→ **Document passage**:
[Start of section]

For example, Wolin explains, there are medical packets, preadmission testing packets, and same-day surgery packets, each of which includes the forms needed by those particular patients. In the case of the same-day surgery patients, half the forms print in the registration area, and half in the same-day surgery area where the patient reports, she adds.
It’s crucial, Wolin says, to determine a "downtime system" for when the electronic forms system is not in operation for any reason. "It’s important to have the ability to do off-line documents, so you can go to the terminal and print documents without the patient’s name, as if they came from your forms vendor." That could mean either generating blank forms and adding labels to them, or simply keeping a single form on hand that can be taken to the copy machine, she says.
"The next piece is how you decide whether a new form is going to go on-line," Wolin says. "What we’ve defined is that when there is a need for a new form, [the request] goes through a documentation committee, then to the medical records committee, and then to the forms committee, which determines whether to put the form on-line, to send it to the print shop, or to get it from the forms vendor."
The criteria used are the quantity needed, who uses the form, and the benefit of having it on-line as opposed to in hard copy, she notes. "It may be a form used only by case managers for tracking or one used only by the telemetry unit. It may not meet normal size dimensions, such as a full four-page foldout."
Then, Wolin adds, the appropriate question may be, "Is there a reason it needs to be a foldout?" One side benefit of installing the electronic forms system, she points out, is that it offers an opportunity to revisit the design of forms that have been around for awhile.

[End of section]

→ **Problem A**: Revise the stretch of the electronic forms passage from "It’s crucial, Wolin" through "machine, she says." so that "copy machine" is replaced with "photocopier".
→ **Problem B**: According to the electronic forms passage, where do the forms for same-day surgery patients print?

→ **Given information**:
[Start of section]

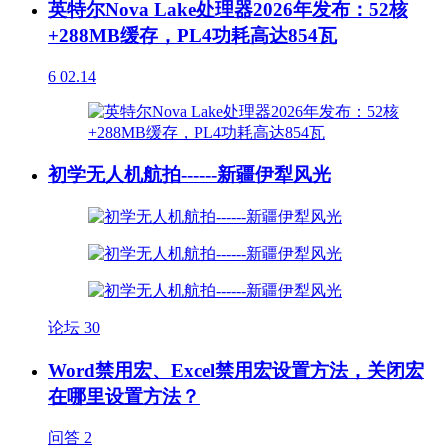
英特尔Nova Lake处理器2026年发布：52核
+288MB缓存，PL4功耗高达854瓦
6
02.14
初学无人机航拍------新疆伊犁风光
论坛
30
Word禁用宏、Excel禁用宏设置方法，关闭宏
在哪里设置方法？
问答
2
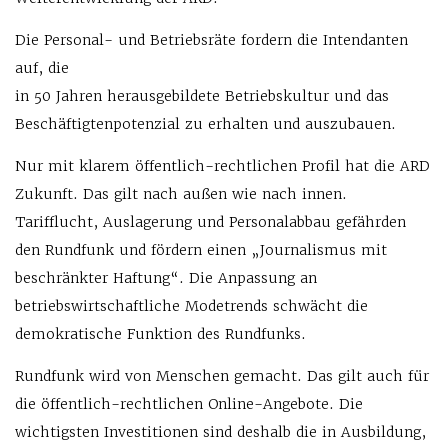
Die Personal- und Betriebsräte fordern die Intendanten
auf, die
in 50 Jahren herausgebildete Betriebskultur und das
Beschäftigtenpotenzial zu erhalten und auszubauen.
Nur mit klarem öffentlich-rechtlichen Profil hat die ARD
Zukunft. Das gilt nach außen wie nach innen.
Tarifflucht, Auslagerung und Personalabbau gefährden
den Rundfunk und fördern einen „Journalismus mit
beschränkter Haftung“. Die Anpassung an
betriebswirtschaftliche Modetrends schwächt die
demokratische Funktion des Rundfunks.
Rundfunk wird von Menschen gemacht. Das gilt auch für
die öffentlich-rechtlichen Online-Angebote. Die
wichtigsten Investitionen sind deshalb die in Ausbildung,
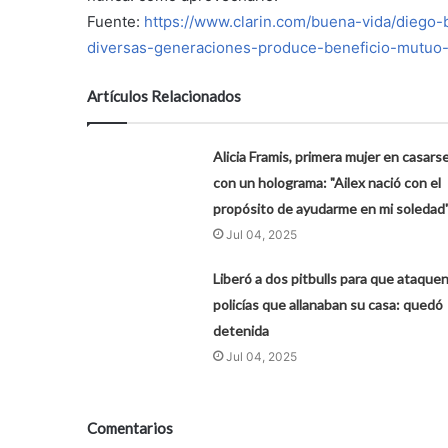
Fuente:
https://www.clarin.com/buena-vida/diego-
diversas-generaciones-produce-beneficio-mutuo
Artículos Relacionados
Alicia Framis, primera mujer en casars
con un holograma: "Ailex nació con el
propósito de ayudarme en mi soledad
Jul 04, 2025
Liberó a dos pitbulls para que ataquen
policías que allanaban su casa: quedó
detenida
Jul 04, 2025
Comentarios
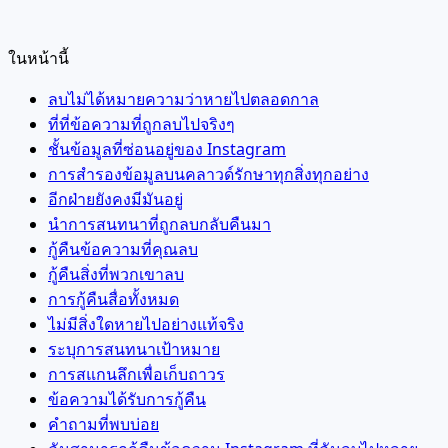
ในหน้านี้
ลบไม่ได้หมายความว่าหายไปตลอดกาล
ที่ที่ข้อความที่ถูกลบไปจริงๆ
ชั้นข้อมูลที่ซ่อนอยู่ของ Instagram
การสำรองข้อมูลบนคลาวด์รักษาทุกสิ่งทุกอย่าง
อีกฝ่ายยังคงมีมันอยู่
นำการสนทนาที่ถูกลบกลับคืนมา
กู้คืนข้อความที่คุณลบ
กู้คืนสิ่งที่พวกเขาลบ
การกู้คืนสื่อทั้งหมด
ไม่มีสิ่งใดหายไปอย่างแท้จริง
ระบุการสนทนาเป้าหมาย
การสแกนลึกเพื่อเก็บถาวร
ข้อความได้รับการกู้คืน
คำถามที่พบบ่อย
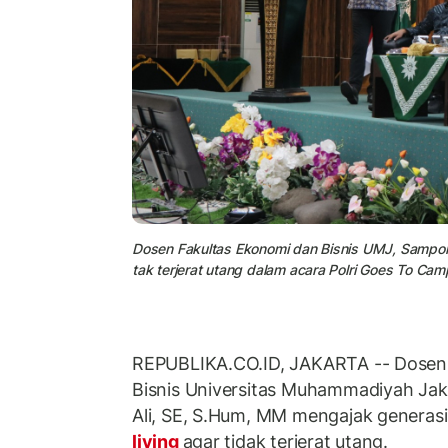
Dosen Fakultas Ekonomi dan Bisnis UMJ, Sampor 
tak terjerat utang dalam acara Polri Goes To C
REPUBLIKA.CO.ID, JAKARTA -- Dosen
Bisnis Universitas Muhammadiyah Ja
Ali, SE, S.Hum, MM mengajak genera
living
agar tidak terjerat utang.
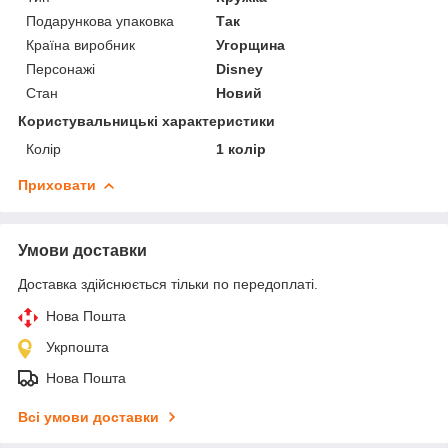
Подарункова упаковка
Так
Країна виробник
Угорщина
Персонажі
Disney
Стан
Новий
Користувальницькі характеристики
Колір
1 колір
Приховати
Умови доставки
Доставка здійснюється тільки по передоплаті.
Нова Пошта
Укрпошта
Нова Пошта
Всі умови доставки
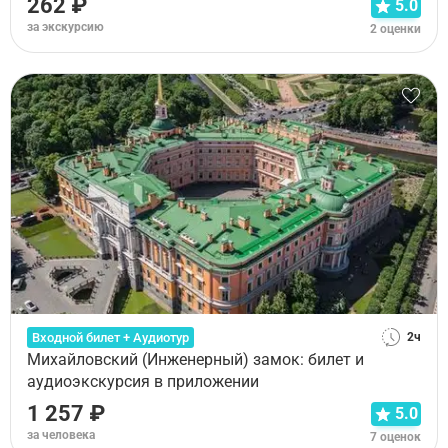
262 ₽
5.0
за экскурсию
2 оценки
Входной билет + Аудиотур
2ч
Михайловский (Инженерный) замок: билет и
аудиоэкскурсия в приложении
1 257 ₽
5.0
за человека
7 оценок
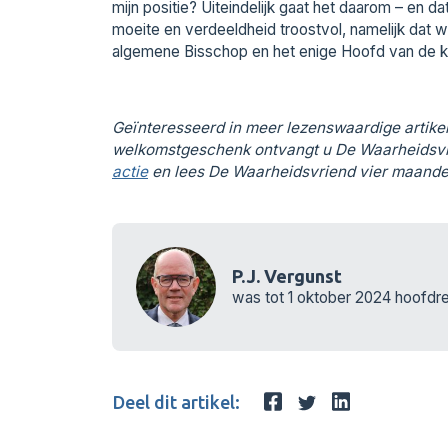
mijn positie? Uiteindelijk gaat het daarom – en d
moeite en verdeeldheid troostvol, namelijk dat wij
algemene Bisschop en het enige Hoofd van de k
Geïnteresseerd in meer lezenswaardige artik
welkomstgeschenk ontvangt u De Waarheidsvr
actie
en lees De Waarheidsvriend vier maanden
P.J. Vergunst
was tot 1 oktober 2024 hoofdr
Deel dit artikel:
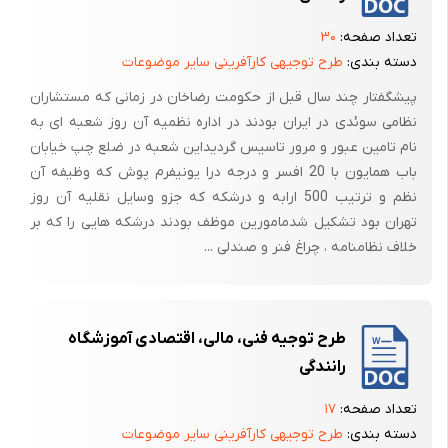
موجود در محل اتصال برگ های پایینی به ساقه، فعال شده و شروع به رشد
تعداد صفحه:
۳۰
می کنند.
دسته بندی:
طرح توجیهی کارآفرینی سایر موضوعات
تشکیل روزت: برگ های گیاه در فاصله ی دو مرحله پنجه زنی و ساقه رفتن رشد
پیشگفتار چند سال قبل از حکومت رضاخان در زمانی که مستشاران
نموده و بلند می شوند و مجموعه ای برگ را در ابتدای ساقه ایجاد می کنند.
نظامی سوئدی در ایران بودند در اداره نظمیه آن روز شعبه ای به
این مرحله را تشکیل روزت می نامند.
نام تامین عبور و مرور تاسیس گردیداین شعبه در ضلع چپ خیابان
باب همایون با 20 افسر و درجه درا یونیفرم پوش که وظیفه آن
ساقه رفتن: در این مرحله ساقه طویل می شود. در اوایل این مرحله، گل آذین
نظم و ترتیب 500 ارابه و درشکه که جزو وسایل نقلیه آن روز
هم تشکیل می شود.
تهران بود تشکیل شدمامورین موظف بودند درشکه هایی را که بر
تشکیل گل آذین: در این مرحله گل آذین بوته از داخل غلاف خارج می شود. گل
خلاف نظامنامه ، چراغ فنر و صندلی ...
کردن غلات معمولاً زمانی که گل آذین داخل غلاف است یا بلافاصله پس از
تشکیل گل آذین صورت می گیرد. گل های گیاهان خانواده گرامینه، به صورت
گروهی به وجود می آیند. منظور از گل آذین، آرایش گل یا طرز قرار گرفتن گل
طرح توجیه فنی، مالی، اقتصادی آموزشگاه
روی ساقه است. مجموع چند گلچه که روی محور گل آذین است را سنبلچه می
گویند.
رانندگی
میوه: زمانی که میوه می رسد، غشای تخمدان نازک شده و به پوست دانه می
تعداد صفحه:
۱۷
چسبد. این گونه میوه ها را گندمه گویند، مثل دانه گندم، ذرت و چاودار. دانه
دسته بندی:
طرح توجیهی کارآفرینی سایر موضوعات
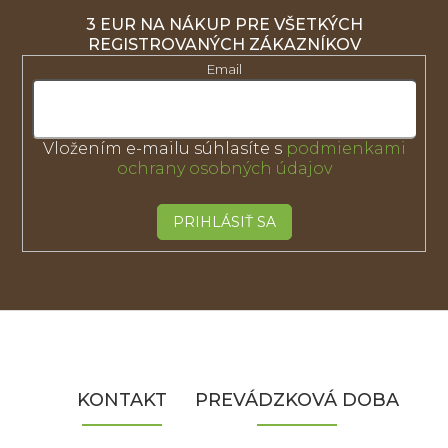
3 EUR NA NÁKUP PRE VŠETKÝCH
REGISTROVANÝCH ZÁKAZNÍKOV
Email
Vložením e-mailu súhlasíte s
podmienkami
ochrany osobných údajov
PRIHLÁSIŤ SA
Z
á
p
ä
KONTAKT
PREVÁDZKOVÁ DOBA
t
i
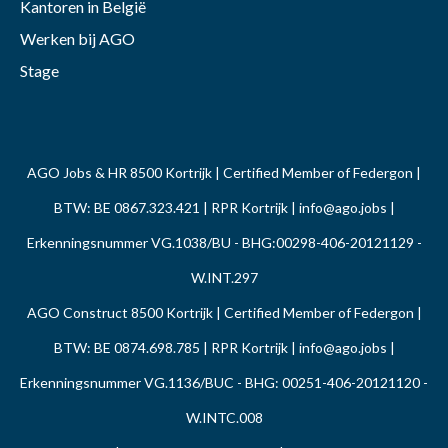
Kantoren in België
Werken bij AGO
Stage
AGO Jobs & HR 8500 Kortrijk | Certified Member of Federgon |
BTW: BE 0867.323.421 | RPR Kortrijk |
info@ago.jobs
|
Erkenningsnummer VG.1038/BU - BHG:00298-406-20121129 -
W.INT.297
AGO Construct 8500 Kortrijk | Certified Member of Federgon |
BTW: BE 0874.698.785 | RPR Kortrijk |
info@ago.jobs
|
Erkenningsnummer VG.1136/BUC - BHG: 00251-406-20121120 -
W.INTC.008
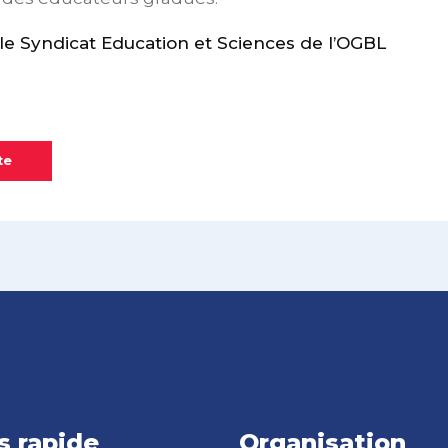
 Syndicat Education et Sciences de l’OGBL
te
s rapide
Organisation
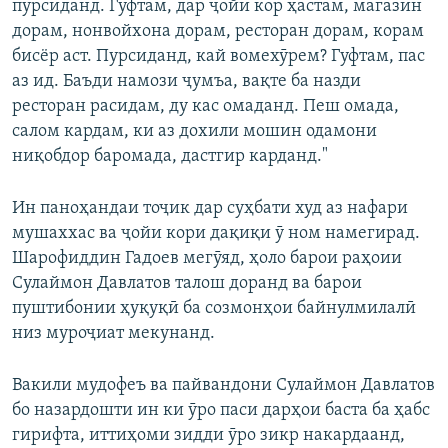
пурсиданд. Гуфтам, дар ҷойи кор ҳастам, магазин
дорам, нонвойхона дорам, ресторан дорам, корам
бисёр аст. Пурсиданд, кай вомехӯрем? Гуфтам, пас
аз ид. Баъди намози ҷумъа, вақте ба назди
ресторан расидам, ду кас омаданд. Пеш омада,
салом кардам, ки аз дохили мошин одамони
ниқобдор баромада, дастгир карданд."
Ин паноҳандаи тоҷик дар суҳбати худ аз нафари
мушаххас ва ҷойи кори дақиқи ӯ ном намегирад.
Шарофиддин Гадоев мегӯяд, ҳоло барои раҳоии
Сулаймон Давлатов талош доранд ва барои
пуштибонии ҳуқуқӣ ба созмонҳои байнулмилалӣ
низ муроҷиат мекунанд.
Вакили мудофеъ ва пайвандони Сулаймон Давлатов
бо назардошти ин ки ӯро паси дарҳои баста ба ҳабс
гирифта, иттиҳоми зидди ӯро зикр накардаанд,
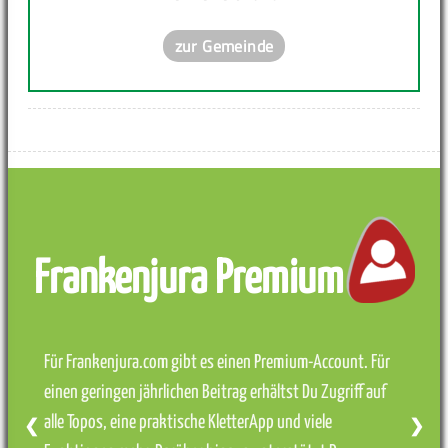
zur Gemeinde
Frankenjura Premium
Für Frankenjura.com gibt es einen Premium-Account. Für
einen geringen jährlichen Beitrag erhältst Du Zugriff auf
alle Topos, eine praktische KletterApp und viele
❮
❯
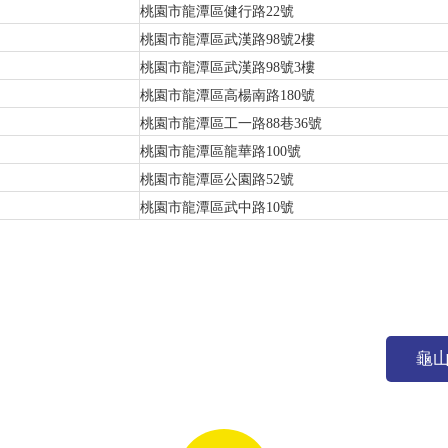
桃園市龍潭區健行路22號
桃園市龍潭區武漢路98號2樓
桃園市龍潭區武漢路98號3樓
桃園市龍潭區高楊南路180號
桃園市龍潭區工一路88巷36號
桃園市龍潭區龍華路100號
桃園市龍潭區公園路52號
桃園市龍潭區武中路10號
龜山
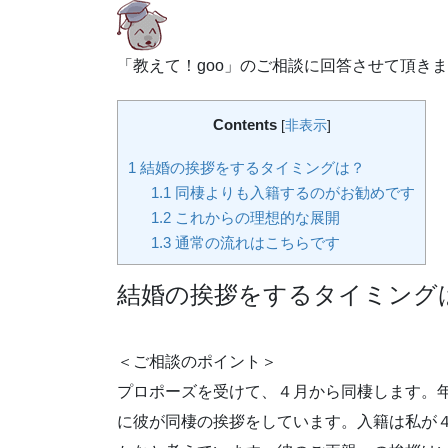
「教えて！goo」のご相談に回答させて頂き
Contents
[
非表示
]
1
結婚の挨拶をするタイミングは？
1.1
同棲よりも入籍するのがお勧めです
1.2
これからの理想的な展開
1.3
通常の流れはこちらです
結婚の挨拶をするタイミング
＜ご相談のポイント＞
プロポーズを受けて、４月から同棲します。
に彼が同棲の挨拶をしています。入籍は私が４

[End of section]

→ **Result A**:
It’s crucial, Wolin says, to determine a "downtime system" for when the electronic forms system is not in operation for any reason. "It’s important to have the ability to do off-line documents, so you can go to the terminal and print documents without the patient’s name, as if they came from your forms vendor." That could mean either generating blank forms and adding labels to them, or simply keeping a single form on hand that can be taken to the photocopier, she says.

→ **Result B**: Half print in the registration area and half in the same-day surgery area where the patient reports.